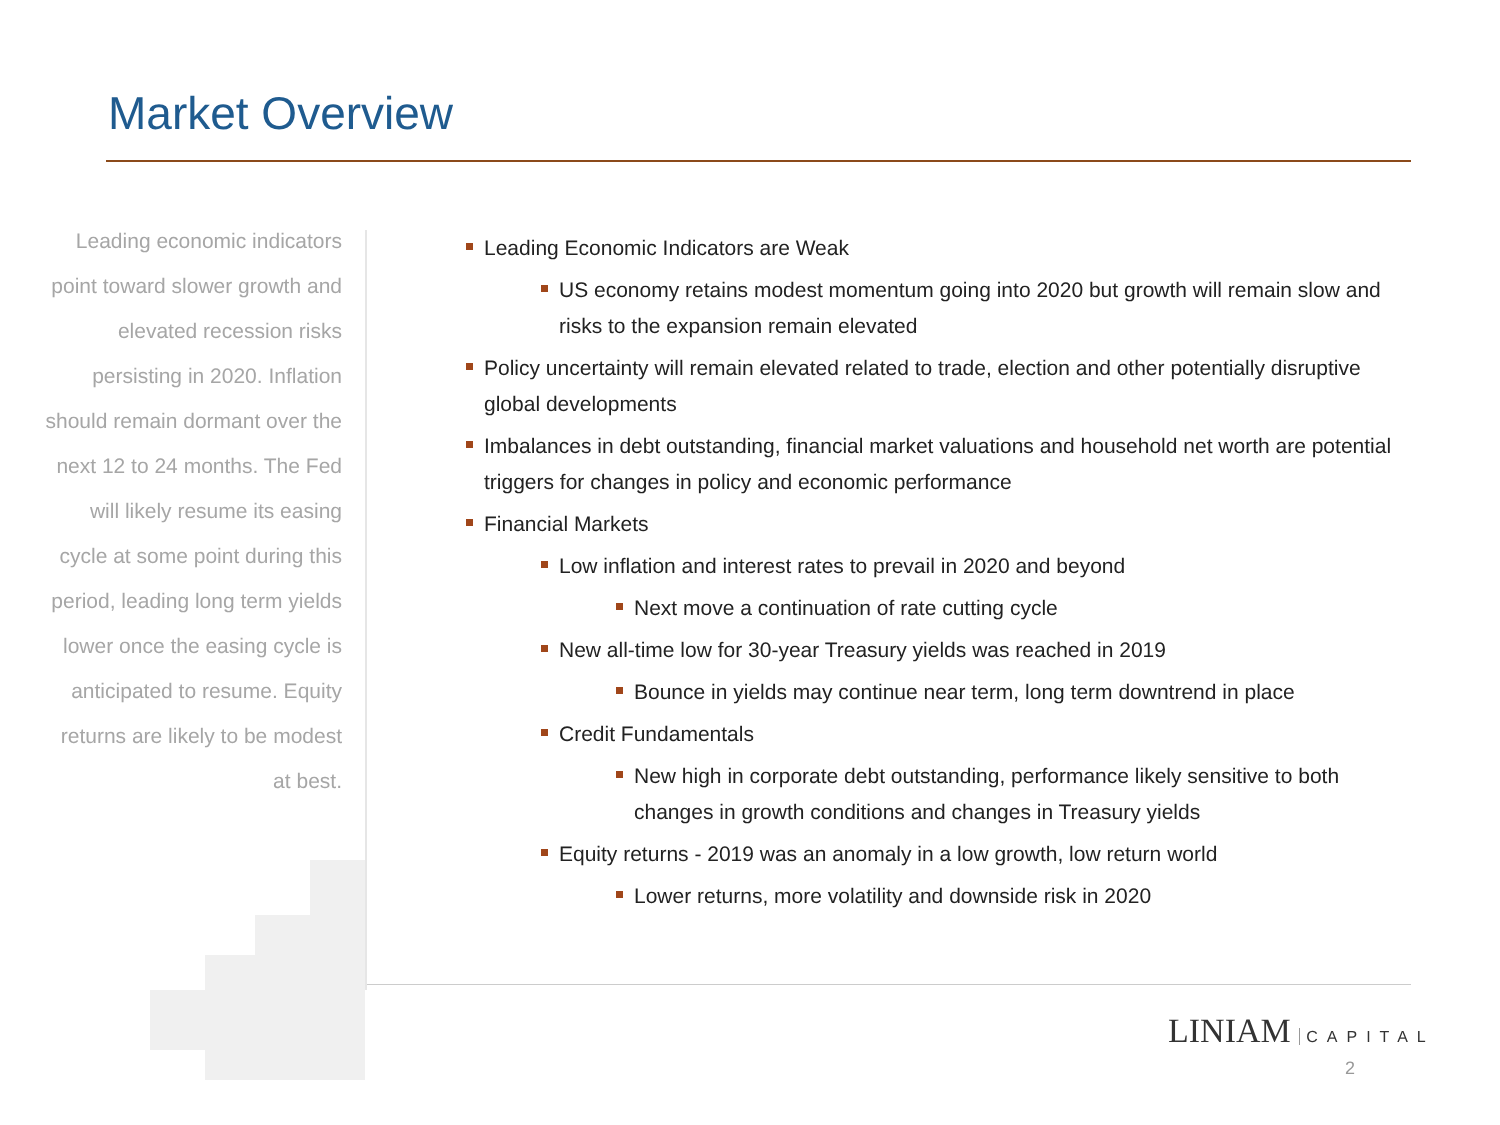Market Overview
Leading economic indicators point toward slower growth and elevated recession risks persisting in 2020. Inflation should remain dormant over the next 12 to 24 months. The Fed will likely resume its easing cycle at some point during this period, leading long term yields lower once the easing cycle is anticipated to resume. Equity returns are likely to be modest at best.
Leading Economic Indicators are Weak
US economy retains modest momentum going into 2020 but growth will remain slow and risks to the expansion remain elevated
Policy uncertainty will remain elevated related to trade, election and other potentially disruptive global developments
Imbalances in debt outstanding, financial market valuations and household net worth are potential triggers for changes in policy and economic performance
Financial Markets
Low inflation and interest rates to prevail in 2020 and beyond
Next move a continuation of rate cutting cycle
New all-time low for 30-year Treasury yields was reached in 2019
Bounce in yields may continue near term, long term downtrend in place
Credit Fundamentals
New high in corporate debt outstanding, performance likely sensitive to both changes in growth conditions and changes in Treasury yields
Equity returns - 2019 was an anomaly in a low growth, low return world
Lower returns, more volatility and downside risk in 2020
LINIAM CAPITAL
2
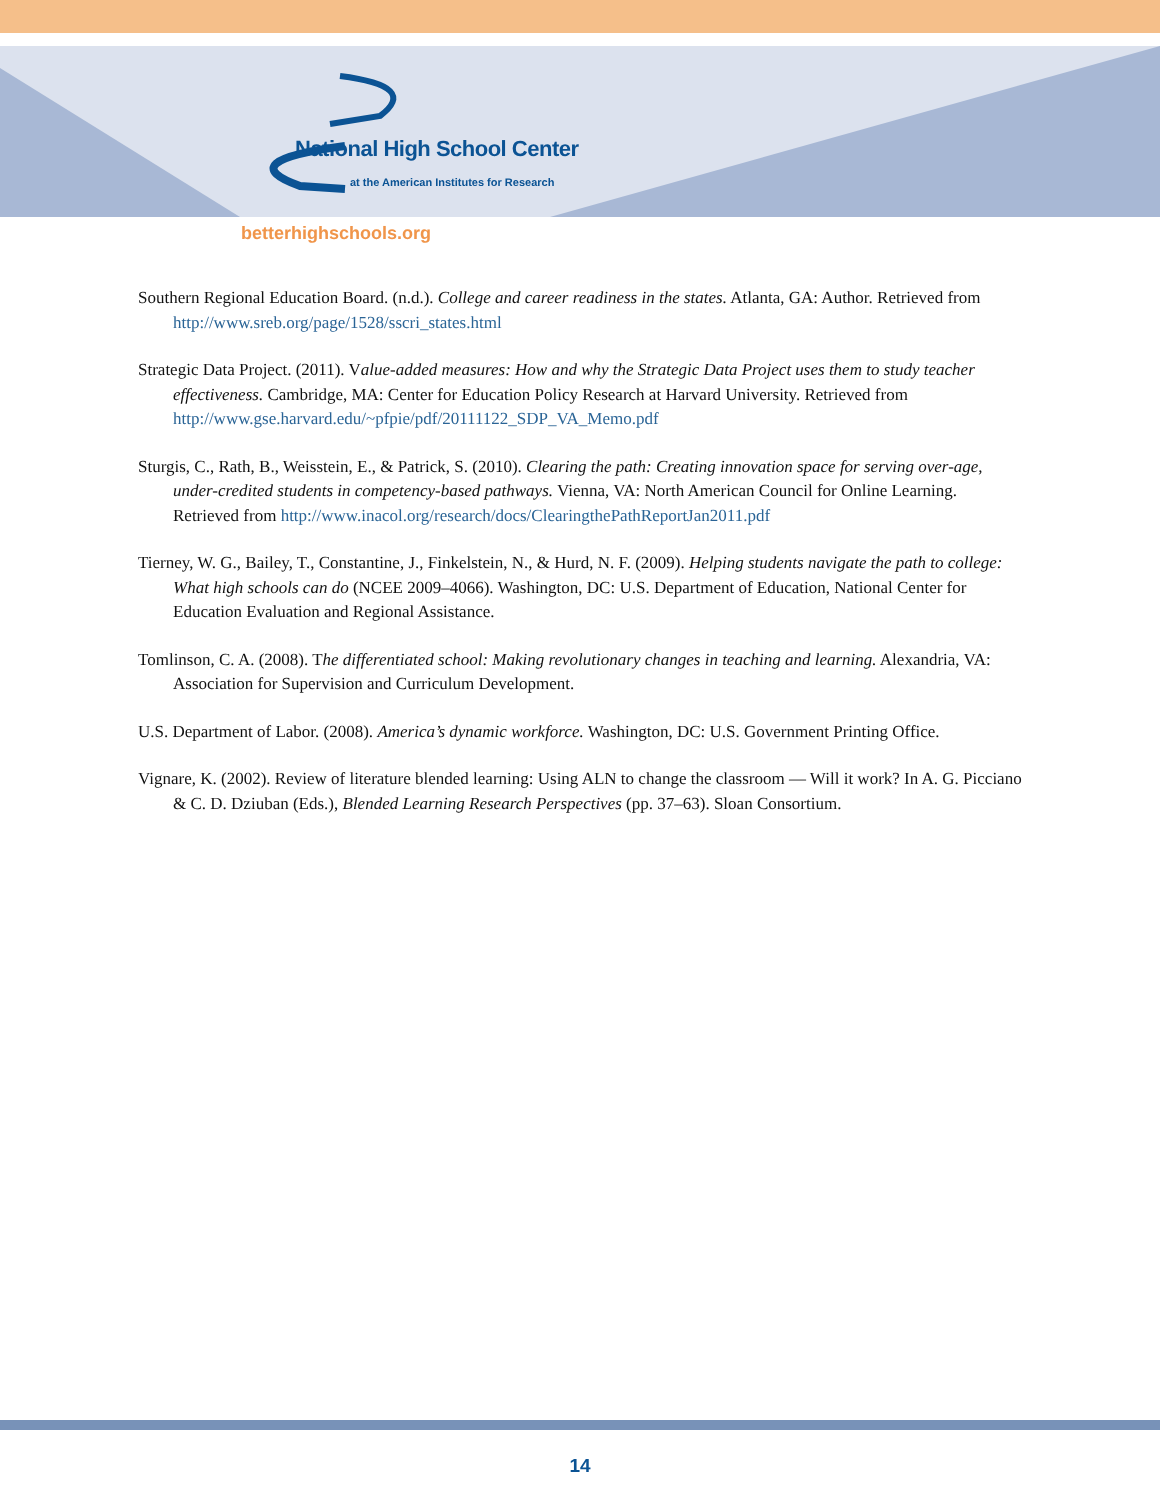National High School Center
at the American Institutes for Research
betterhighschools.org
Southern Regional Education Board. (n.d.). College and career readiness in the states. Atlanta, GA: Author. Retrieved from http://www.sreb.org/page/1528/sscri_states.html
Strategic Data Project. (2011). Value-added measures: How and why the Strategic Data Project uses them to study teacher effectiveness. Cambridge, MA: Center for Education Policy Research at Harvard University. Retrieved from http://www.gse.harvard.edu/~pfpie/pdf/20111122_SDP_VA_Memo.pdf
Sturgis, C., Rath, B., Weisstein, E., & Patrick, S. (2010). Clearing the path: Creating innovation space for serving over-age, under-credited students in competency-based pathways. Vienna, VA: North American Council for Online Learning. Retrieved from http://www.inacol.org/research/docs/ClearingthePathReportJan2011.pdf
Tierney, W. G., Bailey, T., Constantine, J., Finkelstein, N., & Hurd, N. F. (2009). Helping students navigate the path to college: What high schools can do (NCEE 2009–4066). Washington, DC: U.S. Department of Education, National Center for Education Evaluation and Regional Assistance.
Tomlinson, C. A. (2008). The differentiated school: Making revolutionary changes in teaching and learning. Alexandria, VA: Association for Supervision and Curriculum Development.
U.S. Department of Labor. (2008). America’s dynamic workforce. Washington, DC: U.S. Government Printing Office.
Vignare, K. (2002). Review of literature blended learning: Using ALN to change the classroom — Will it work? In A. G. Picciano & C. D. Dziuban (Eds.), Blended Learning Research Perspectives (pp. 37–63). Sloan Consortium.
14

_ _ _

#### [WHAT IS EXPECTED]
One number only, please: the count of lines in the data that hold the word "Washington".

#### [THE ANSWER]
2